Segment Open

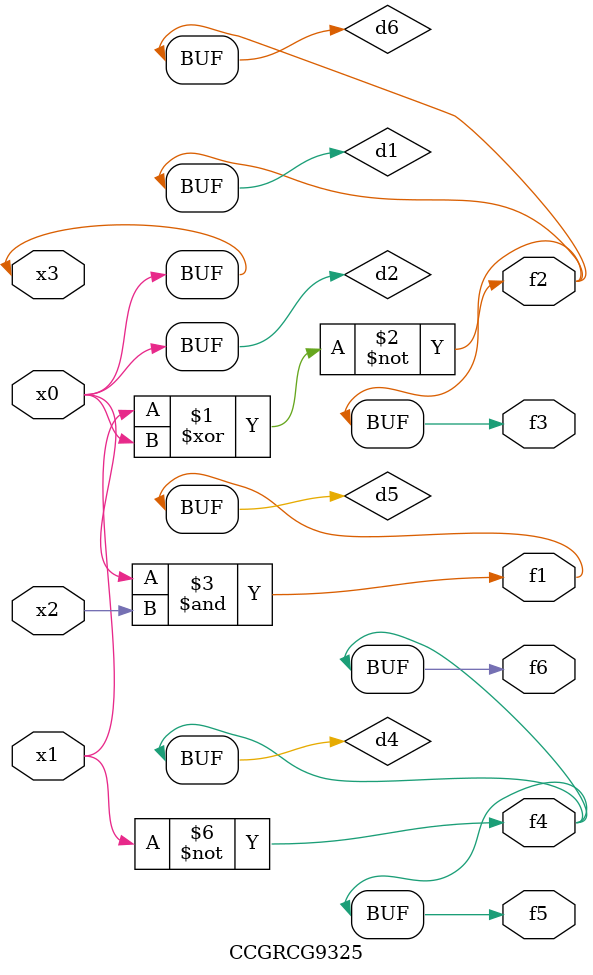
<source format=v>
module CCGRCG9325(
	input x0, x1, x2, x3,
	output f1, f2, f3, f4, f5, f6
);

	wire d1, d2, d3, d4, d5, d6;

	xnor (d1, x1, x3);
	buf (d2, x0, x3);
	nand (d3, x0, x2);
	not (d4, x1);
	nand (d5, d3);
	or (d6, d1);
	assign f1 = d5;
	assign f2 = d6;
	assign f3 = d6;
	assign f4 = d4;
	assign f5 = d4;
	assign f6 = d4;
endmodule

</source>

Segment Closed

WORK TO COMPLETE -> Every line of the records that includes the word "assign" should be gathered.

SOLUTION TO THIS PROBLEM ->
	assign f1 = d5;
	assign f2 = d6;
	assign f3 = d6;
	assign f4 = d4;
	assign f5 = d4;
	assign f6 = d4;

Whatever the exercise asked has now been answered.